The Mudcat Café TM
Thread #128242   Message #2869506
Posted By: *#1 PEASANT*
22-Mar-10 - 04:52 PM
Thread Name: BS: Seeger Smothers Party- Left=right?
Subject: RE: BS: Seeger Smothers Party- Left=right?
Exactly Seamus!

Whenever one side dominates you tend to loose the other bringing both sides together even though one might be smaller still increases potential market.

Additionally when there is inclusion or balance we chip away at the branding that makes people see the folk world as being on one side or the other....

Yes Ron- one can have workshops, concerts with themes, politics in music and lyrics fantastic. However, when I know that going to a concert will most likely produce an artist droning on about the war, the economy, the hudson river whatever more than they talk about the songs, history of songs, history of lyrics, origins of songs then I am not feeling so much as if I am at a concert.

I already noted both somthers and seeger did some good things and played wrote and included a wide range over time however, they did succeed in branding an entire generation of people who simply started out liking the sound of ordinary everyday folk music and its qualities as music and verse.

As the Seeger documentary pointed out Pete knew the power of folk music and he put it to work- for one side --at the expense of the intellectual contributions to music of the other side - don't know- would be interesting to find out.

And I will repeat- the seeger smothers party turned out to be on the winning side. I agree with much that they pursued. I am thankful that Seeger saw the light (as I recall when he learned about the deeds of Stalin).

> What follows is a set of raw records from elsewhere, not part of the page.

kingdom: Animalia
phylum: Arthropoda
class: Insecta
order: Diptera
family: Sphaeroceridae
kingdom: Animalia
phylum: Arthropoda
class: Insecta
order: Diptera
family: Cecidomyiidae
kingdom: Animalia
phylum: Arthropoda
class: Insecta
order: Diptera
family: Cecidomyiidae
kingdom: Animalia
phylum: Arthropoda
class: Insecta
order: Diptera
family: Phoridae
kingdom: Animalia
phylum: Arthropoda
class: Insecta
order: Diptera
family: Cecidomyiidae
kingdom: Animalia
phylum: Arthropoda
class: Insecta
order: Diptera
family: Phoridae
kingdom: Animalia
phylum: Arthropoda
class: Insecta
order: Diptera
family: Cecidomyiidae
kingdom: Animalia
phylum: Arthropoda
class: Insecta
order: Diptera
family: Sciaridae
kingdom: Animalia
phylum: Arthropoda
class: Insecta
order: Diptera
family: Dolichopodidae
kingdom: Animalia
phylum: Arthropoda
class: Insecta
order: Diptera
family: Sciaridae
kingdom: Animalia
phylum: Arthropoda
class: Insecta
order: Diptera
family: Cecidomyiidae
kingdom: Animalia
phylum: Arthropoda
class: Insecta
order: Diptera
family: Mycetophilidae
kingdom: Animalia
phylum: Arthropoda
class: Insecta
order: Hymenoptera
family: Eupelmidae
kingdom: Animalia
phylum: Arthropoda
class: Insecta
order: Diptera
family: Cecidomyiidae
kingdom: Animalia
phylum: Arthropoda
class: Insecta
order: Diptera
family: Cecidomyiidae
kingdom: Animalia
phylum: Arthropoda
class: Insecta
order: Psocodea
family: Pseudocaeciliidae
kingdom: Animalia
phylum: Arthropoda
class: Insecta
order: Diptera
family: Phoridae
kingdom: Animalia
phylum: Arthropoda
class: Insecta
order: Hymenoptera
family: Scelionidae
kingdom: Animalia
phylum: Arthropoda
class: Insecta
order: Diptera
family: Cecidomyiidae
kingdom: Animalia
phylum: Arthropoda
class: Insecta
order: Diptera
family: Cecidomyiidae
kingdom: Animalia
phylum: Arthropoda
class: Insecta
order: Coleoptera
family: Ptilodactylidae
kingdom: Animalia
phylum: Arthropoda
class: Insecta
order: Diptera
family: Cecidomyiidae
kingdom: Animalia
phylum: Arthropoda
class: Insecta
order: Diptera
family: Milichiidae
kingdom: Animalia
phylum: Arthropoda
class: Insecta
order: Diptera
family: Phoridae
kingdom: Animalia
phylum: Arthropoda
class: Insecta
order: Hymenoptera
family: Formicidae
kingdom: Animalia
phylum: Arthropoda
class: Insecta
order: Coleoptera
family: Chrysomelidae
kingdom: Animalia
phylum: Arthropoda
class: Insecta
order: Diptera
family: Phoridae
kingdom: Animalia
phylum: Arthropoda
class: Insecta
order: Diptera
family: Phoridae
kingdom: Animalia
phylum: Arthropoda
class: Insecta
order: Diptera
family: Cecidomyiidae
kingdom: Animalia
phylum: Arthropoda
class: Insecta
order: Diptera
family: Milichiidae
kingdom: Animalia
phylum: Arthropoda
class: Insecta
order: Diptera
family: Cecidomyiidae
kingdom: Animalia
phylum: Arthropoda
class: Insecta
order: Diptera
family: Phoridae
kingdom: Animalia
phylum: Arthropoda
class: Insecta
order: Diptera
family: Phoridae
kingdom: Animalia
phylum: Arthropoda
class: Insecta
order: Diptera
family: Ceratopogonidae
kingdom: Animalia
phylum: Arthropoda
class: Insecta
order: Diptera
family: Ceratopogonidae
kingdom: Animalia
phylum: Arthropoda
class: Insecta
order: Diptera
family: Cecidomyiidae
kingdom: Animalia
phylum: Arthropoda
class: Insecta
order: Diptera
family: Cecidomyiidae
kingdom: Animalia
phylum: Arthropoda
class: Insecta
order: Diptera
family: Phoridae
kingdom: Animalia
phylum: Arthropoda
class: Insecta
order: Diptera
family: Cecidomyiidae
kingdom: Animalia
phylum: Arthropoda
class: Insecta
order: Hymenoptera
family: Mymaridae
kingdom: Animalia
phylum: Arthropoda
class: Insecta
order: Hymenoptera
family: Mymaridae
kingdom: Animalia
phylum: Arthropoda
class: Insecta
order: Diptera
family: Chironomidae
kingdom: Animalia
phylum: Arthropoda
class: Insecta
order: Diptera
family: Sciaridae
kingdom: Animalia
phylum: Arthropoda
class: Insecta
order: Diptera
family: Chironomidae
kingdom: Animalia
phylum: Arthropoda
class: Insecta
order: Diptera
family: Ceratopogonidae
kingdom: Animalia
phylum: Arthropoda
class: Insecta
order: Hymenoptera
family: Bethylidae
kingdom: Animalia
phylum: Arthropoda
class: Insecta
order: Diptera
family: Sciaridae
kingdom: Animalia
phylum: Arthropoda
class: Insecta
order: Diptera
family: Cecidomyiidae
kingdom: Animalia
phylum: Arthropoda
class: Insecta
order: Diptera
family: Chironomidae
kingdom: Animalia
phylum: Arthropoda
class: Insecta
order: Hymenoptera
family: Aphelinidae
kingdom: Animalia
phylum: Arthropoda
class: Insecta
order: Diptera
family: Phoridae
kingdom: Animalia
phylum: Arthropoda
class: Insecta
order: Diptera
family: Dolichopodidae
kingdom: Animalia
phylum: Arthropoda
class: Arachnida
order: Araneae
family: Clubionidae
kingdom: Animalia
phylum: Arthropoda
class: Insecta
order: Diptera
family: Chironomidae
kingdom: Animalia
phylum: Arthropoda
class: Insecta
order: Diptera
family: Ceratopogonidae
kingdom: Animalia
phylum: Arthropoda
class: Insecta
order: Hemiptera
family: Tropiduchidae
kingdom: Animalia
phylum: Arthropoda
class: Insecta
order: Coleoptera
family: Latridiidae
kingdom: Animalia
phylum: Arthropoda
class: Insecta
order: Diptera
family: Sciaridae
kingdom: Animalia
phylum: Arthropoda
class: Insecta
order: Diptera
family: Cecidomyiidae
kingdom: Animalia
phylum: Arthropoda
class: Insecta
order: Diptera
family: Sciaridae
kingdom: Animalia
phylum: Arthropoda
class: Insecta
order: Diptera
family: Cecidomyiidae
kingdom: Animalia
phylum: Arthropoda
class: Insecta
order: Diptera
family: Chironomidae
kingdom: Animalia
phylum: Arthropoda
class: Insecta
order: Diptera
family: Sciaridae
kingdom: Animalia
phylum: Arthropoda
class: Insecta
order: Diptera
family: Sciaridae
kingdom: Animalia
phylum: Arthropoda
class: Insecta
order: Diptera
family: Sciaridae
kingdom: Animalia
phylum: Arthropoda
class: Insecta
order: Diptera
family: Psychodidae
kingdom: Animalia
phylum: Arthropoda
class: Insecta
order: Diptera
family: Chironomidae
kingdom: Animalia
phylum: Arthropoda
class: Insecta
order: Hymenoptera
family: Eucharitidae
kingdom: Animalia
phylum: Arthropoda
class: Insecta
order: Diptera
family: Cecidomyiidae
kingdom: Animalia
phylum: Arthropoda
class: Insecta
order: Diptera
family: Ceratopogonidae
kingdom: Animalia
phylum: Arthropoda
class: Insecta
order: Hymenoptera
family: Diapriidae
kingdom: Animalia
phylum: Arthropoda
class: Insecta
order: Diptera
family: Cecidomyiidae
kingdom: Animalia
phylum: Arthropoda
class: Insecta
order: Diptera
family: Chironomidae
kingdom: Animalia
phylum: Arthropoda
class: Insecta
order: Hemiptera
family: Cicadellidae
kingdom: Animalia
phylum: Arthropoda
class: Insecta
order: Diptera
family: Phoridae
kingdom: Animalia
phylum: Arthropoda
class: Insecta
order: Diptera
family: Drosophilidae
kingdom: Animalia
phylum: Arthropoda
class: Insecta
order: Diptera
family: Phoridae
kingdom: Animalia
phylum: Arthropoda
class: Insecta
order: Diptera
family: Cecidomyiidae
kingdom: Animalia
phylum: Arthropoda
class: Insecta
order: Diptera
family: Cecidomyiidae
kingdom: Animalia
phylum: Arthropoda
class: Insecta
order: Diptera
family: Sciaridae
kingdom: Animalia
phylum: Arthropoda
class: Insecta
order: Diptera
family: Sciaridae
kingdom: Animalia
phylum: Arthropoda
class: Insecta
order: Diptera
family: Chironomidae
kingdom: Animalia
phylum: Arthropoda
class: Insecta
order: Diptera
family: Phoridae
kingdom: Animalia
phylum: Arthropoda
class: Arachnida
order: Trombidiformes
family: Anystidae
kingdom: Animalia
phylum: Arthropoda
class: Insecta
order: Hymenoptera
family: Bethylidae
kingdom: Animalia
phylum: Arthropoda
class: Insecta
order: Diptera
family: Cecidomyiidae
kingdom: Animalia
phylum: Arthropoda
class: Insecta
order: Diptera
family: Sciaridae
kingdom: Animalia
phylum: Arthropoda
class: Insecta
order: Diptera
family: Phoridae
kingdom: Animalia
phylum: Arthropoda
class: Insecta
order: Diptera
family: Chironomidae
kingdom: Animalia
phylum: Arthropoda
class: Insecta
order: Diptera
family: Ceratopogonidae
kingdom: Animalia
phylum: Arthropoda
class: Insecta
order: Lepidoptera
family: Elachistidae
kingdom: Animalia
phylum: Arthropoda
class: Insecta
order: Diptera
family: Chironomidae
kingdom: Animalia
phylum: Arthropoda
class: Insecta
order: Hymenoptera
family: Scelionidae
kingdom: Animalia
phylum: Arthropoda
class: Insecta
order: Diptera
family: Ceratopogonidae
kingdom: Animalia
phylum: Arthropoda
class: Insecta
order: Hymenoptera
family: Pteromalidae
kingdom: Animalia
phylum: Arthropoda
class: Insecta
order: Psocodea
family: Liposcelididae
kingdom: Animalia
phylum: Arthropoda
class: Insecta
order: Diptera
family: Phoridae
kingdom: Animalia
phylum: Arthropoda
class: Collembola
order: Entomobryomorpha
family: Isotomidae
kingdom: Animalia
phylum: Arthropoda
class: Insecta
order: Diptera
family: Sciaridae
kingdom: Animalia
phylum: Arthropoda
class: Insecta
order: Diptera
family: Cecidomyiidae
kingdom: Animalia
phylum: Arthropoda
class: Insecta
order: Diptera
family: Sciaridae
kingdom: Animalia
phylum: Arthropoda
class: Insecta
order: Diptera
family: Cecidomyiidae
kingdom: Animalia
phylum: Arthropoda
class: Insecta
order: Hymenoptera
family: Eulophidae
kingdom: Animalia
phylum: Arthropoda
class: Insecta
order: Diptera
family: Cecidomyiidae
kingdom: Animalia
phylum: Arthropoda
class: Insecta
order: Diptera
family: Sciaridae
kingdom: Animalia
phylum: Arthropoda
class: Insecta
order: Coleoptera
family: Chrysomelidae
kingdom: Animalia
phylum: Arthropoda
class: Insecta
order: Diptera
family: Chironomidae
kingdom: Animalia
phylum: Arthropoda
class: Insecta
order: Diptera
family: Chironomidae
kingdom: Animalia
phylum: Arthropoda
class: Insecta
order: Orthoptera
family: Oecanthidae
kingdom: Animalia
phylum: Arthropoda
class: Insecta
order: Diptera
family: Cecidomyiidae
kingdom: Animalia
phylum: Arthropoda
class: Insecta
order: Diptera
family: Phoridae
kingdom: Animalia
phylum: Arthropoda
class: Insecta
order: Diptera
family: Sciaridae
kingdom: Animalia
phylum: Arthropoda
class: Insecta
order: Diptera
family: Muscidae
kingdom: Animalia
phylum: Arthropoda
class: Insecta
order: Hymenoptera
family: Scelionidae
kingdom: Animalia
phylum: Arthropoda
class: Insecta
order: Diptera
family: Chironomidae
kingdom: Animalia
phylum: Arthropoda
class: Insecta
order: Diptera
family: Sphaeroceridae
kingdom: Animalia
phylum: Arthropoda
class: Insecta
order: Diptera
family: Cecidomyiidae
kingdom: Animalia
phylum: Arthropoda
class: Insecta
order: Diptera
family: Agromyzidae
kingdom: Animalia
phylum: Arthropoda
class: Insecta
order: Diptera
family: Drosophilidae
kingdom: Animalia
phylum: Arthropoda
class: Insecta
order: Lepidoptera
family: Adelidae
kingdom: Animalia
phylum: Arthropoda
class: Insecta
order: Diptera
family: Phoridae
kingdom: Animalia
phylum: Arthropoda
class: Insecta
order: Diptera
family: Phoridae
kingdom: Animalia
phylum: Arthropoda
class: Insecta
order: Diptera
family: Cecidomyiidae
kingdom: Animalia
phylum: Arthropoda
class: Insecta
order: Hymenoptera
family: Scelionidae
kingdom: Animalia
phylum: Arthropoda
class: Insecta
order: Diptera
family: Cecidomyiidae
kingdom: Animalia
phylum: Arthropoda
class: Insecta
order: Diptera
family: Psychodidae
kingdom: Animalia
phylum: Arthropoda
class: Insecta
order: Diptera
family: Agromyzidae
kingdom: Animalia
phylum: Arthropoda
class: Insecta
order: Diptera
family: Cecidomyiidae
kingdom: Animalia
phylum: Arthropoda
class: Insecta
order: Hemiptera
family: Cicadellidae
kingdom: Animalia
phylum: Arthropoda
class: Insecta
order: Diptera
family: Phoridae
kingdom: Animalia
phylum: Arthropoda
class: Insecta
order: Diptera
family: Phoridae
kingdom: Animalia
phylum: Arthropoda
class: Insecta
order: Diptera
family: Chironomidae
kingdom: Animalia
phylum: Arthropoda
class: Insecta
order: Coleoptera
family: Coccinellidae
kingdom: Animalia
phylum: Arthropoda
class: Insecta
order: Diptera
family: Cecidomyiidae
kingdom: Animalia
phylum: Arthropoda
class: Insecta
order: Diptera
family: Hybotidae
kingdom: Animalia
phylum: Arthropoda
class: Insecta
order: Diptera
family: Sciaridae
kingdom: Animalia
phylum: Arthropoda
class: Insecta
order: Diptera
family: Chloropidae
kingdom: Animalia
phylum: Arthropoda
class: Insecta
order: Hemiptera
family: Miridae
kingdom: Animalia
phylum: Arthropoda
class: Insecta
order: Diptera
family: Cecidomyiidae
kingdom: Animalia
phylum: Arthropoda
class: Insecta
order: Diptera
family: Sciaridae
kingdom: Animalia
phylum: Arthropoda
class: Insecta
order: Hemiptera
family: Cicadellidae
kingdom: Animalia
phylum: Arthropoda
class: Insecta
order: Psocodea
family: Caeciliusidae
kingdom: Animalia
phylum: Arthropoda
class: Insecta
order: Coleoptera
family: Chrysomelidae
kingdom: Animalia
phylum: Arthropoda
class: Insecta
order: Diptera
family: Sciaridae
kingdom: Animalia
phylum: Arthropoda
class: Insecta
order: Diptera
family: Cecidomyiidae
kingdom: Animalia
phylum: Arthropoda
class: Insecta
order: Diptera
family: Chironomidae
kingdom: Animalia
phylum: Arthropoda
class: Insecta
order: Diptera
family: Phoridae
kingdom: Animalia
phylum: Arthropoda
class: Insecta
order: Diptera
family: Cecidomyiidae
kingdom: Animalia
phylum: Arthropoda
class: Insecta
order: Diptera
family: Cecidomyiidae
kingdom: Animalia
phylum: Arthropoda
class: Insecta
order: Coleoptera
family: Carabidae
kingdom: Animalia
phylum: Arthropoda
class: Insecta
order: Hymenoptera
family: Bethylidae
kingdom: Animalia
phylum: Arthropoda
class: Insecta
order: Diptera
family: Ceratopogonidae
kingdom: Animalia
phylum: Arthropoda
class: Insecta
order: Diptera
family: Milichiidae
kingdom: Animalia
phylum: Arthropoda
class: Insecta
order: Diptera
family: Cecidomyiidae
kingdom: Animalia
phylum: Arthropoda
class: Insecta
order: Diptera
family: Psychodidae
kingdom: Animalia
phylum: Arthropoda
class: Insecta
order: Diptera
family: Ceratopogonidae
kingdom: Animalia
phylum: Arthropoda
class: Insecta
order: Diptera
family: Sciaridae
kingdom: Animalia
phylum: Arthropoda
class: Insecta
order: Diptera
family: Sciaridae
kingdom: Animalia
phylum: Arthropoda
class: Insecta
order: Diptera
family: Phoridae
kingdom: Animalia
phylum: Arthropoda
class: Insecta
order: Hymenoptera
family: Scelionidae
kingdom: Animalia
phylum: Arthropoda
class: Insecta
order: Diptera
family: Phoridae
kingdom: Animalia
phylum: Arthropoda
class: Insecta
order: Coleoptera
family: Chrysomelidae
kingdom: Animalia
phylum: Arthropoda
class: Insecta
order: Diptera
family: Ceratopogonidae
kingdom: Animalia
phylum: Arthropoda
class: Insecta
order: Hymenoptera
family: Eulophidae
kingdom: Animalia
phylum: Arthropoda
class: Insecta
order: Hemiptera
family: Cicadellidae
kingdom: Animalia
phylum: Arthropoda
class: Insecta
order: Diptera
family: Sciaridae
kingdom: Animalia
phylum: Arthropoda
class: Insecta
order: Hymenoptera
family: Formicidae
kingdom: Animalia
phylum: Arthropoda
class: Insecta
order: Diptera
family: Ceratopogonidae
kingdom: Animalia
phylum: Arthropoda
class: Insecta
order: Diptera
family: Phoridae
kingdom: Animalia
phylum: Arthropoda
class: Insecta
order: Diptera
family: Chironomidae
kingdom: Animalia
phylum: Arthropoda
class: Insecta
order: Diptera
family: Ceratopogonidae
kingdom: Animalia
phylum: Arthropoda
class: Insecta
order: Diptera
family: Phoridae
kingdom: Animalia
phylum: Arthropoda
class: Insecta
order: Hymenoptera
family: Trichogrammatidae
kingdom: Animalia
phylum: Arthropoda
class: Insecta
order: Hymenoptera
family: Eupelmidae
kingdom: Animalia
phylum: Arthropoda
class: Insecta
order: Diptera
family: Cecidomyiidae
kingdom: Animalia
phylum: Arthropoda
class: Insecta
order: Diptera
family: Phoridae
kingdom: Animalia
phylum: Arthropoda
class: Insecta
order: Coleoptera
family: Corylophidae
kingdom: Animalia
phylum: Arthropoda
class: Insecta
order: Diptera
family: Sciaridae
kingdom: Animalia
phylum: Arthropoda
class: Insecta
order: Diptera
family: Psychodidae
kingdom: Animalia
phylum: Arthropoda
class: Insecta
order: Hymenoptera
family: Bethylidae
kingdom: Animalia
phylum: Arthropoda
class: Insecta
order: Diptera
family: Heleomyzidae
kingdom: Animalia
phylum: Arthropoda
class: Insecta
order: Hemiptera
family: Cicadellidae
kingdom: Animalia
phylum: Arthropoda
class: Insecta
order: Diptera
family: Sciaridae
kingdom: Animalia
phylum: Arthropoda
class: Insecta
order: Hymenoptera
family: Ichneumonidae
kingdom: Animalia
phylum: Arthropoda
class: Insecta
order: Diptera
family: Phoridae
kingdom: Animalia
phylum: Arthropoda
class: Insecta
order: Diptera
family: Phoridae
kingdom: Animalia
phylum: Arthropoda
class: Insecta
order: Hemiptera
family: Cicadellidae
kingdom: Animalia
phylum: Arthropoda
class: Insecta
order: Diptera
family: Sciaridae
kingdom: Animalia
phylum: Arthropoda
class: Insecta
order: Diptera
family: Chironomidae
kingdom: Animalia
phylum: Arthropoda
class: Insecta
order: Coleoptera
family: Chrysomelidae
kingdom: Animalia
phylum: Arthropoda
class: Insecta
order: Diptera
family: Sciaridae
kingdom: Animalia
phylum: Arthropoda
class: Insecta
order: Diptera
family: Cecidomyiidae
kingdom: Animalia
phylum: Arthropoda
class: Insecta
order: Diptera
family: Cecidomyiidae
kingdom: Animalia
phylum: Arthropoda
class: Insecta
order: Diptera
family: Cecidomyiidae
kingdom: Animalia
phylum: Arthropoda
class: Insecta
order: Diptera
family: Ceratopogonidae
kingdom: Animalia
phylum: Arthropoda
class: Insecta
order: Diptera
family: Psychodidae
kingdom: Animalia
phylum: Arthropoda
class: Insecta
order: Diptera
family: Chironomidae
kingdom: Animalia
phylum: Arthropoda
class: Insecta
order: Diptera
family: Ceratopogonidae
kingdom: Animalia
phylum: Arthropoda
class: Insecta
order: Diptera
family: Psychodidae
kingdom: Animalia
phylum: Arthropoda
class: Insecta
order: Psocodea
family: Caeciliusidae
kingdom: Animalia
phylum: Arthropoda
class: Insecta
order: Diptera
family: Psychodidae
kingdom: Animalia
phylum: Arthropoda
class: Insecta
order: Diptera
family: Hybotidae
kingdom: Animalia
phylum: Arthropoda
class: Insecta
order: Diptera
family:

I was struck by the crowd at a workshop at Glen Echo Washington Folk Festival last summer. Seeger and contemporaries music featured. Almost all the same generation- ageing folkies about 50-60.

My theory -
1. population changes in attitude. When a genre of music is branded as one place on the political spectrum and the center of the population changes (in our case to the right as hippies became busismen, lawyers....and Reagan built up conservative patriotism...)
growth of followers will slow.

2.As music moves from live performance to recordings to market it is purchased by the generation with funds at the time. In America at least generational sharing is minimal and with time the age set market is broken off from future generations therefore the next generation does not follow.

The trick is to get folk music to thread through the gears not get wrapped around them. If you want folkmusic growth to continue through time you have to get it like film through the rollers of a projector.
When wrapped up in one issue or point of view it gets derailed.

Additionally when we transform music we sing into music that is marketed and that we purchase we likewise get stuck. It just rolls around and around in its little side niche eventually hitting the bargain basement with hope of only some wondrous reclamation or revival.

If we keep singing the songs, telling the tales as a lifeway while at the same time recording and marketing them there seems to me to be more of an opportunity to grow. The more timeless music - that of daily life, and good word play and rhyme and catchy tunes seem to be the glue that should be exploited to hold things together and not so much the political issues that get dated, become less relevant and need more time to explain to be understood.

Again seeger with his interest in collecting and documenting did much fine work in this area too.